Key Observations from the Bench

"The words 'Lotus Splash' are being used as a mark and as such cannot be construed as indicative of the quality/characteristic of the product as a face wash/facial cleanser."

"If the terms 'Lotus Splash' was a descriptor..., then the phrase 'conditioning cleanser with lotus and bioflavonoids' below 'Lotus Splash' would become redundant."

"A sub-brand does not fall outside the ambit of the provisions applicable to trade marks."

"The trademark of the respondents '82°E' is at the base of the bottle as against the mark/phrase 'Lotus Splash', which occupies a more prominent place."

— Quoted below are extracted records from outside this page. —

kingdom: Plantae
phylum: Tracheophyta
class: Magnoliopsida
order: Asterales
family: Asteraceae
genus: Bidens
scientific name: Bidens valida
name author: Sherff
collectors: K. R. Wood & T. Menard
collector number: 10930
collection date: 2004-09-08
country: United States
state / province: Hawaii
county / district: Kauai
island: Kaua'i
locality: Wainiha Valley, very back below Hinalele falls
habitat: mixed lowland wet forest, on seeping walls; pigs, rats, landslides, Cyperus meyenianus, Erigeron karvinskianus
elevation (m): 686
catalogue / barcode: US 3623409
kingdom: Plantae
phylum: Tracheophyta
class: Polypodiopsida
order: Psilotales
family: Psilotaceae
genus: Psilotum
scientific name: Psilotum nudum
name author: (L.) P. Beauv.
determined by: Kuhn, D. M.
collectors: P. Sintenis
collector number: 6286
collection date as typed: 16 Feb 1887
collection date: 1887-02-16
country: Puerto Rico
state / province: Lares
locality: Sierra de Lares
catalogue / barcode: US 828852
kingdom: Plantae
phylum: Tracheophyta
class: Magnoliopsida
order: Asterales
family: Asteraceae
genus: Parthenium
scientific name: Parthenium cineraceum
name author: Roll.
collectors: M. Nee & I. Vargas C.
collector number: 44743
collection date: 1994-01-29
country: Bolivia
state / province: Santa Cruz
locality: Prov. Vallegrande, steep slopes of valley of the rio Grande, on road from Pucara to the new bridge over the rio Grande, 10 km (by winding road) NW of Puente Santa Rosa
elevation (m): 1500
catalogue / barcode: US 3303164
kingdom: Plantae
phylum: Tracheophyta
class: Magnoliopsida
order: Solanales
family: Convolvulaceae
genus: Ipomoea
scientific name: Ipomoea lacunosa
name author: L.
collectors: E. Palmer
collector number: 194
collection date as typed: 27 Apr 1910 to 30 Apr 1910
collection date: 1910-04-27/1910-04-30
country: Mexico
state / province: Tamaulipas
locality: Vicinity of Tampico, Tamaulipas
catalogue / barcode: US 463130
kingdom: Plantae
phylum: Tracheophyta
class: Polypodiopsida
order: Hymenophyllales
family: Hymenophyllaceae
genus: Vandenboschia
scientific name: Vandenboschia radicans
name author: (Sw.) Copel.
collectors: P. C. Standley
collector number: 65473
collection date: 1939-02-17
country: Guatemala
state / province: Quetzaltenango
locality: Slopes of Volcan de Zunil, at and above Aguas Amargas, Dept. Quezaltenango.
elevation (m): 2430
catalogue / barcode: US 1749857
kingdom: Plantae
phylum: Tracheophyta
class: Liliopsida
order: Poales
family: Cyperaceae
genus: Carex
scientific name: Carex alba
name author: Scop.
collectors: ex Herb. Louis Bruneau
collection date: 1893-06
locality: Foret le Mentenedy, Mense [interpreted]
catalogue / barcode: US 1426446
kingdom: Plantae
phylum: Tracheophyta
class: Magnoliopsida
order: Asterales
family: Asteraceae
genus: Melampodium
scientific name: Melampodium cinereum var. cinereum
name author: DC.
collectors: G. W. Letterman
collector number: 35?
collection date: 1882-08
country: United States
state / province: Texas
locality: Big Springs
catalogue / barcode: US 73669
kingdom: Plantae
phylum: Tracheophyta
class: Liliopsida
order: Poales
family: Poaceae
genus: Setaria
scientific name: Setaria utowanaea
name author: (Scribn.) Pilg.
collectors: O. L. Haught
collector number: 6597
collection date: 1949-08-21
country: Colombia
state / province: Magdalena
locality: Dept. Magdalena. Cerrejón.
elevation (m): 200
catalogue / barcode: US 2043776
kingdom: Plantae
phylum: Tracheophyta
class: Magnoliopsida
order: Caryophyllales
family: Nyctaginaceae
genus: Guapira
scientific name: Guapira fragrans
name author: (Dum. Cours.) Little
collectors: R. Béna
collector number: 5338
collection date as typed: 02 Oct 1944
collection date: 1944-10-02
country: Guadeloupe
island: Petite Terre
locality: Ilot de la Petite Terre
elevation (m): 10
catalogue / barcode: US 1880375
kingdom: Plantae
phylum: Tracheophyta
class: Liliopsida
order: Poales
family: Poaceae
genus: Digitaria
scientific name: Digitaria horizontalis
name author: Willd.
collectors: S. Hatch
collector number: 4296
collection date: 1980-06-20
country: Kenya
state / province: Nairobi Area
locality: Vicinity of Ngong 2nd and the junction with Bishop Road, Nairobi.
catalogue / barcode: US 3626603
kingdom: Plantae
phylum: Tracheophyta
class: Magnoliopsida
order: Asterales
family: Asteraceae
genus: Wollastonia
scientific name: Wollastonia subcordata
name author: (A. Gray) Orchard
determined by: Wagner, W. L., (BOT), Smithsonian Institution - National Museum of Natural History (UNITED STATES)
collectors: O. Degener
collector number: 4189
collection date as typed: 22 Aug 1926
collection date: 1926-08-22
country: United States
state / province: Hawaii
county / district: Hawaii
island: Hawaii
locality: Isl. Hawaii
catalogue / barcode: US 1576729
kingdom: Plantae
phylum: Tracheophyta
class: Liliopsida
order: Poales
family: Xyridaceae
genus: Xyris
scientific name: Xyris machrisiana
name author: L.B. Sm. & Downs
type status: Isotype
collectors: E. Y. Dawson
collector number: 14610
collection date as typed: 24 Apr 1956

Injunction Flows: Protecting the Lotus Pond

The court granted full interim relief: Respondents restrained from manufacturing, selling, advertising "Lotus Splash" or "Lotus" derivatives akin to plaintiff's mark till suit disposal. Prima facie only, no trial prejudice. Balance favors prior user (₹500cr+ sales vs. 82°E's nascent launch); irreparable dilution looms. Future cases? Reinforces vigilance against sub-brands masquerading as descriptors, prioritizing source identification over ingredient nods—especially versus storied marks.

This ruling underscores: even botanicals can't "splash" into famous territory unchecked.